■ What the task asks ■
Copy out every line of the items below, word for word.

■ Records shown ■
◇ ◇ ◇ ◇ ◇ ◇ ◇

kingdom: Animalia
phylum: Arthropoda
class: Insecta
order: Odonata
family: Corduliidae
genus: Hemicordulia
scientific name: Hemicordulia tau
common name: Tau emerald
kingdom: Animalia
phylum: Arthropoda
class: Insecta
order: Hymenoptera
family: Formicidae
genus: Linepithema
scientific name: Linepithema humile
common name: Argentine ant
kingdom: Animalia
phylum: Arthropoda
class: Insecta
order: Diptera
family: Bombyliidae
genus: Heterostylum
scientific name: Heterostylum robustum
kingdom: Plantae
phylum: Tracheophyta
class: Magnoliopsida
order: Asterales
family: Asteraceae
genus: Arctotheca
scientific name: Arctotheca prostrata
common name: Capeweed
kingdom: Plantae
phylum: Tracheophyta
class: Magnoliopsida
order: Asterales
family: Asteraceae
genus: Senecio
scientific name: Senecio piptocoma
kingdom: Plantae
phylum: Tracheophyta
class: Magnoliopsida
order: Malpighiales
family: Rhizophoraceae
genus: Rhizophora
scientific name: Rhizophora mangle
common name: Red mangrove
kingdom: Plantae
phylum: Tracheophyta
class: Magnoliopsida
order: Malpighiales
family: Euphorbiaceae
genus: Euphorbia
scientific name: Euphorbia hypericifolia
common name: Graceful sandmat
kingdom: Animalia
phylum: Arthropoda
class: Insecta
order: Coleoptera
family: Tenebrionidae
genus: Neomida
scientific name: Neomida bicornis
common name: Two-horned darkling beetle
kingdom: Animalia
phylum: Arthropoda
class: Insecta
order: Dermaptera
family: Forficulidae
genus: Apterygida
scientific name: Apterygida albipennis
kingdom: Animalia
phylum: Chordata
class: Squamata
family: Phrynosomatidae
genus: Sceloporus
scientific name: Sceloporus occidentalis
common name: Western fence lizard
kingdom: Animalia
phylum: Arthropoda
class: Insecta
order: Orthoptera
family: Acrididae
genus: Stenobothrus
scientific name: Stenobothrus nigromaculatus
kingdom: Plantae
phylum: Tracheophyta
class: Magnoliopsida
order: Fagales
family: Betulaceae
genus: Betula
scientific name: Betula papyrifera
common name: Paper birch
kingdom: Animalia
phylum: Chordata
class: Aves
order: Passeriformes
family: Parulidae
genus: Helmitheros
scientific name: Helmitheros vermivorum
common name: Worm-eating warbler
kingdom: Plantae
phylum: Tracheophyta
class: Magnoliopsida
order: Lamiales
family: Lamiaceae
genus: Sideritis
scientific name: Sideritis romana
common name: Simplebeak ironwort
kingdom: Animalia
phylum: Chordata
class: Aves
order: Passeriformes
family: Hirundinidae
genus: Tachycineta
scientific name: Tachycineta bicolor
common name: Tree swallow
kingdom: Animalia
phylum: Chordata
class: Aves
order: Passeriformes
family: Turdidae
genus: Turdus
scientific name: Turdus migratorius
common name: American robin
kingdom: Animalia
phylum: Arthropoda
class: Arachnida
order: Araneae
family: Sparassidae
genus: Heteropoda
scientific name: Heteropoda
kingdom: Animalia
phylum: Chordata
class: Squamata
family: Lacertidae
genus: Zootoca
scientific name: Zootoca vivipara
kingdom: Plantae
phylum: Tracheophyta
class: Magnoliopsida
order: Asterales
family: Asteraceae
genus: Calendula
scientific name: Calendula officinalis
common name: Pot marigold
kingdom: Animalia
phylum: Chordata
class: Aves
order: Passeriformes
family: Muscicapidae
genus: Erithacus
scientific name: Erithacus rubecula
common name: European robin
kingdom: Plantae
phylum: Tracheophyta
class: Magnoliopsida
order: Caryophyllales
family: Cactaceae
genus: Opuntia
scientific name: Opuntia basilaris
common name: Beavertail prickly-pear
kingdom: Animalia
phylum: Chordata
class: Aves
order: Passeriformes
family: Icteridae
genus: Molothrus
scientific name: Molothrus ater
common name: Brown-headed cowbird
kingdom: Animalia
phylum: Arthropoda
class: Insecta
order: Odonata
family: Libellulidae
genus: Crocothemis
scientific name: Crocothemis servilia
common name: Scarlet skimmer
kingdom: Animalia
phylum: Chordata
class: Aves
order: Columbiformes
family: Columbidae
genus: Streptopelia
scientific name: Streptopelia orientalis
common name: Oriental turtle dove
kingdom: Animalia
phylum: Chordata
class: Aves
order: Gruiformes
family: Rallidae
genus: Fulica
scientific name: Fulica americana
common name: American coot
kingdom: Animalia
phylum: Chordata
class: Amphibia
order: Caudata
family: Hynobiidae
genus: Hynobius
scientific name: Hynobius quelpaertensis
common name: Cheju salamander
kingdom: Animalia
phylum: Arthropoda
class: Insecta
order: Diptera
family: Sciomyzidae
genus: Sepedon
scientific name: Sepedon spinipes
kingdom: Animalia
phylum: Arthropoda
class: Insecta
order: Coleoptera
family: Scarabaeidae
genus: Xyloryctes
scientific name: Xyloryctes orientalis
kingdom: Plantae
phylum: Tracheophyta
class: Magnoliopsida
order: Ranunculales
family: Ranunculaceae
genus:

◇ ◇ ◇ ◇ ◇ ◇ ◇

■ Task answer ■
kingdom: Animalia
phylum: Arthropoda
class: Insecta
order: Odonata
family: Corduliidae
genus: Hemicordulia
scientific name: Hemicordulia tau
common name: Tau emerald
kingdom: Animalia
phylum: Arthropoda
class: Insecta
order: Hymenoptera
family: Formicidae
genus: Linepithema
scientific name: Linepithema humile
common name: Argentine ant
kingdom: Animalia
phylum: Arthropoda
class: Insecta
order: Diptera
family: Bombyliidae
genus: Heterostylum
scientific name: Heterostylum robustum
kingdom: Plantae
phylum: Tracheophyta
class: Magnoliopsida
order: Asterales
family: Asteraceae
genus: Arctotheca
scientific name: Arctotheca prostrata
common name: Capeweed
kingdom: Plantae
phylum: Tracheophyta
class: Magnoliopsida
order: Asterales
family: Asteraceae
genus: Senecio
scientific name: Senecio piptocoma
kingdom: Plantae
phylum: Tracheophyta
class: Magnoliopsida
order: Malpighiales
family: Rhizophoraceae
genus: Rhizophora
scientific name: Rhizophora mangle
common name: Red mangrove
kingdom: Plantae
phylum: Tracheophyta
class: Magnoliopsida
order: Malpighiales
family: Euphorbiaceae
genus: Euphorbia
scientific name: Euphorbia hypericifolia
common name: Graceful sandmat
kingdom: Animalia
phylum: Arthropoda
class: Insecta
order: Coleoptera
family: Tenebrionidae
genus: Neomida
scientific name: Neomida bicornis
common name: Two-horned darkling beetle
kingdom: Animalia
phylum: Arthropoda
class: Insecta
order: Dermaptera
family: Forficulidae
genus: Apterygida
scientific name: Apterygida albipennis
kingdom: Animalia
phylum: Chordata
class: Squamata
family: Phrynosomatidae
genus: Sceloporus
scientific name: Sceloporus occidentalis
common name: Western fence lizard
kingdom: Animalia
phylum: Arthropoda
class: Insecta
order: Orthoptera
family: Acrididae
genus: Stenobothrus
scientific name: Stenobothrus nigromaculatus
kingdom: Plantae
phylum: Tracheophyta
class: Magnoliopsida
order: Fagales
family: Betulaceae
genus: Betula
scientific name: Betula papyrifera
common name: Paper birch
kingdom: Animalia
phylum: Chordata
class: Aves
order: Passeriformes
family: Parulidae
genus: Helmitheros
scientific name: Helmitheros vermivorum
common name: Worm-eating warbler
kingdom: Plantae
phylum: Tracheophyta
class: Magnoliopsida
order: Lamiales
family: Lamiaceae
genus: Sideritis
scientific name: Sideritis romana
common name: Simplebeak ironwort
kingdom: Animalia
phylum: Chordata
class: Aves
order: Passeriformes
family: Hirundinidae
genus: Tachycineta
scientific name: Tachycineta bicolor
common name: Tree swallow
kingdom: Animalia
phylum: Chordata
class: Aves
order: Passeriformes
family: Turdidae
genus: Turdus
scientific name: Turdus migratorius
common name: American robin
kingdom: Animalia
phylum: Arthropoda
class: Arachnida
order: Araneae
family: Sparassidae
genus: Heteropoda
scientific name: Heteropoda
kingdom: Animalia
phylum: Chordata
class: Squamata
family: Lacertidae
genus: Zootoca
scientific name: Zootoca vivipara
kingdom: Plantae
phylum: Tracheophyta
class: Magnoliopsida
order: Asterales
family: Asteraceae
genus: Calendula
scientific name: Calendula officinalis
common name: Pot marigold
kingdom: Animalia
phylum: Chordata
class: Aves
order: Passeriformes
family: Muscicapidae
genus: Erithacus
scientific name: Erithacus rubecula
common name: European robin
kingdom: Plantae
phylum: Tracheophyta
class: Magnoliopsida
order: Caryophyllales
family: Cactaceae
genus: Opuntia
scientific name: Opuntia basilaris
common name: Beavertail prickly-pear
kingdom: Animalia
phylum: Chordata
class: Aves
order: Passeriformes
family: Icteridae
genus: Molothrus
scientific name: Molothrus ater
common name: Brown-headed cowbird
kingdom: Animalia
phylum: Arthropoda
class: Insecta
order: Odonata
family: Libellulidae
genus: Crocothemis
scientific name: Crocothemis servilia
common name: Scarlet skimmer
kingdom: Animalia
phylum: Chordata
class: Aves
order: Columbiformes
family: Columbidae
genus: Streptopelia
scientific name: Streptopelia orientalis
common name: Oriental turtle dove
kingdom: Animalia
phylum: Chordata
class: Aves
order: Gruiformes
family: Rallidae
genus: Fulica
scientific name: Fulica americana
common name: American coot
kingdom: Animalia
phylum: Chordata
class: Amphibia
order: Caudata
family: Hynobiidae
genus: Hynobius
scientific name: Hynobius quelpaertensis
common name: Cheju salamander
kingdom: Animalia
phylum: Arthropoda
class: Insecta
order: Diptera
family: Sciomyzidae
genus: Sepedon
scientific name: Sepedon spinipes
kingdom: Animalia
phylum: Arthropoda
class: Insecta
order: Coleoptera
family: Scarabaeidae
genus: Xyloryctes
scientific name: Xyloryctes orientalis
kingdom: Plantae
phylum: Tracheophyta
class: Magnoliopsida
order: Ranunculales
family: Ranunculaceae
genus:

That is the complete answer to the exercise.